Norgrove's three colleagues were released shortly after being
abducted.
Details about the failed raid were sketchy. It was unclear if
any other deaths occurred during the assault.
Meanwhile, the four Italian soldiers were killed in a roadside
bomb blast Saturday in western Farah province and another was
wounded seriously, said Gen. Massimo Fogari, a spokesman for
Italy's Defense Ministry.
The bomb exploded as a 70-vehicle convoy passed by insurgents,
and then the soldiers came under small-arms fire.
"Four soldiers were killed in the explosion and one was
injured," Fogari told Sky Italia. "It's an ambush typical of the
asymmetrical war that is being fought in Afghanistan."
Prime Minister Silvio Berlusconi said he was saddened "by the
tragic ambush."
"We are grateful to all Italian soldiers who, in various
missions around the world, allow our country to keep its
international commitments in support of peace and against any form
of terrorism," Berlusconi said in a statement.
The deaths brought to 24 the number of NATO forces killed this
month. At least 2,012 NATO service members have died since the
U.S.-led invasion of Afghanistan on Oct. 7, 2001, according to an
Associated Press count.
Friday's attempted rescue operation wasn't the first of an
abducted Briton in Afghanistan to end in bloodshed. New York Times
reporter Stephen Farrell and translator and reporter Sultan Munadi
were taken hostage in September 2009 when they went to cover a NATO
airstrike that killed scores of civilians in northern Afghanistan.
Munadi and a British commando died in the raid that rescued
Farrell.
In August, unidentified gunmen killed 10 members of a charity
medical team, including Briton Dr. Karen Woo, six Americans, a
German and two Afghans. The aid workers for the International
Assistance Mission were shot and killed by militants in Badakhshan
province, which neighbors Kunar to the north, as they returned from
providing health care in remote villages.
Northern Afghanistan has been the scene of escalating violence
amid intensified military operations by NATO and Afghan forces.
Saturday's events came a day after a powerful blast at a mosque
packed with worshippers killed at least 20 people -- including a
provincial governor -- in Taluqan, capital of northern Takhar
province. Thirty-five others were wounded in the brazen attack.
The bomb targeted and killed Mohammad Omar, governor of
neighboring Kunduz province, and came just days after he publicly
warned of escalating threats from Taliban and foreign fighters
across the north.
No group claimed responsibility, but the Taliban have targeted
Omar previously.
Meanwhile, President Hamid Karzai flew to volatile southern
Afghanistan to meet with more than 200 tribal elders and seek their
support for his government's effort to extend its influence beyond
Kabul.
Karzai was accompanied by Gen. David Petraeus, the top commander
of U.S. and NATO forces in Afghanistan, U.S. Ambassador Karl
Eikenberry and top Afghan security force officials on the trip to
troubled Kanadhar province.
Kandahar is the scene of NATO's Operation Dragon Strike,
targeting the Taliban in their southern strongholds.

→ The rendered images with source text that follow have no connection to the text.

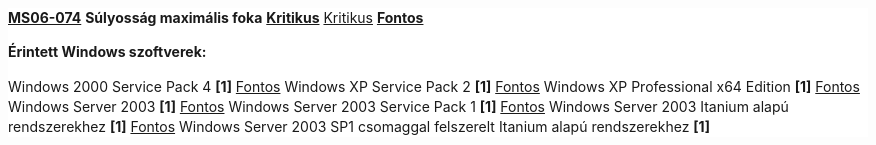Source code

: <td style="border:1px solid black;"><a href="http://go.microsoft.com/fwlink/?linkid=78533"><strong>MS06-074</strong></a></td>
</tr>  
<tr class="even">
<td style="border:1px solid black;"><strong>Súlyosság maximális foka</strong></td>
<td style="border:1px solid black;"><a href="http://go.microsoft.com/fwlink/?linkid=21140"><strong>Kritikus</strong></a></td>
<td style="border:1px solid black;"><a href="http://go.microsoft.com/fwlink/?linkid=21140">Kritikus</a></td>
<td style="border:1px solid black;"><a href="http://go.microsoft.com/fwlink/?linkid=21140"><strong>Fontos</strong></a></td>
</tr>  
<tr class="odd">
<td style="border:1px solid black;"><p><strong>Érintett Windows szoftverek:</strong></p></td>
<td style="border:1px solid black;"></td>
<td style="border:1px solid black;"></td>
<td style="border:1px solid black;"></td>
</tr>  
<tr class="even">
<td style="border:1px solid black;">Windows 2000 Service Pack 4</td>
<td style="border:1px solid black;"><strong>[1]</strong></td>
<td style="border:1px solid black;"></td>
<td style="border:1px solid black;"><a href="http://www.microsoft.com/downloads/details.aspx?familyid=ecc1e691-626b-405c-87d1-15931d1e4258">Fontos</a></td>
</tr>  
<tr class="odd">
<td style="border:1px solid black;">Windows XP Service Pack 2</td>
<td style="border:1px solid black;"><strong>[1]</strong></td>
<td style="border:1px solid black;"></td>
<td style="border:1px solid black;"><a href="http://www.microsoft.com/downloads/details.aspx?familyid=2b57e00f-0f47-4567-b40f-f630ba5a29cb">Fontos</a></td>
</tr>  
<tr class="even">
<td style="border:1px solid black;">Windows XP Professional x64 Edition</td>
<td style="border:1px solid black;"><strong>[1]</strong></td>
<td style="border:1px solid black;"></td>
<td style="border:1px solid black;"><a href="http://www.microsoft.com/downloads/details.aspx?familyid=65ab5876-7c9a-4add-8b6d-0fd7d617397a">Fontos</a></td>
</tr>  
<tr class="odd">
<td style="border:1px solid black;">Windows Server 2003</td>
<td style="border:1px solid black;"><strong>[1]</strong></td>
<td style="border:1px solid black;"></td>
<td style="border:1px solid black;"><a href="http://www.microsoft.com/downloads/details.aspx?familyid=7856ee11-4f3a-4138-bfce-1b97fb25be69">Fontos</a></td>
</tr>  
<tr class="even">
<td style="border:1px solid black;">Windows Server 2003 Service Pack 1</td>
<td style="border:1px solid black;"><strong>[1]</strong></td>
<td style="border:1px solid black;"></td>
<td style="border:1px solid black;"><a href="http://www.microsoft.com/downloads/details.aspx?familyid=7856ee11-4f3a-4138-bfce-1b97fb25be69">Fontos</a></td>
</tr>  
<tr class="odd">
<td style="border:1px solid black;">Windows Server 2003 Itanium alapú rendszerekhez</td>
<td style="border:1px solid black;"><strong>[1]</strong></td>
<td style="border:1px solid black;"></td>
<td style="border:1px solid black;"><a href="http://www.microsoft.com/downloads/details.aspx?familyid=c1b01b91-c565-4d1f-90ec-f57a70fa012e">Fontos</a></td>
</tr>  
<tr class="even">
<td style="border:1px solid black;">Windows Server 2003 SP1 csomaggal felszerelt Itanium alapú rendszerekhez</td>
<td style="border:1px solid black;"><strong>[1]</strong></td>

The operation
aims to rout insurgents from areas they have long controlled.
In other violence, NATO and Afghan forces killed two senior
Taliban leaders and two other fighters after raiding a compound in
eastern Afghanistan, the military alliance said Saturday.

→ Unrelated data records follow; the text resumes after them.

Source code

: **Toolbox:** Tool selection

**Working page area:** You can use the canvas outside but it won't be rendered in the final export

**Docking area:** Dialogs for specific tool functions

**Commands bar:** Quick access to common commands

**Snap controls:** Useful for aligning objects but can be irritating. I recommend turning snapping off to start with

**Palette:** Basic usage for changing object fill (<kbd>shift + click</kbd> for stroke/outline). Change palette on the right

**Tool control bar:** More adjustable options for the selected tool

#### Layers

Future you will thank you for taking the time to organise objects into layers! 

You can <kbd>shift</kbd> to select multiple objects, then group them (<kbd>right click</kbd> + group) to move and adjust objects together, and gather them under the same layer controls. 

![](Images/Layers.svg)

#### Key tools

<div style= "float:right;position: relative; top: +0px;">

Mullah Hezbollah, who operated in Wardak province, died in a
gunbattle during an operation Thursday night, NATO said. Another
Taliban leader, Qari Sulayman, was also killed along with the two
other insurgents in the raid.
NATO also announced Saturday joint forces seized more than 6,600
pounds (3,000 kilograms) of drugs -- including heroin and opium -- a
day earlier from vehicles searched in southern Afghanistan.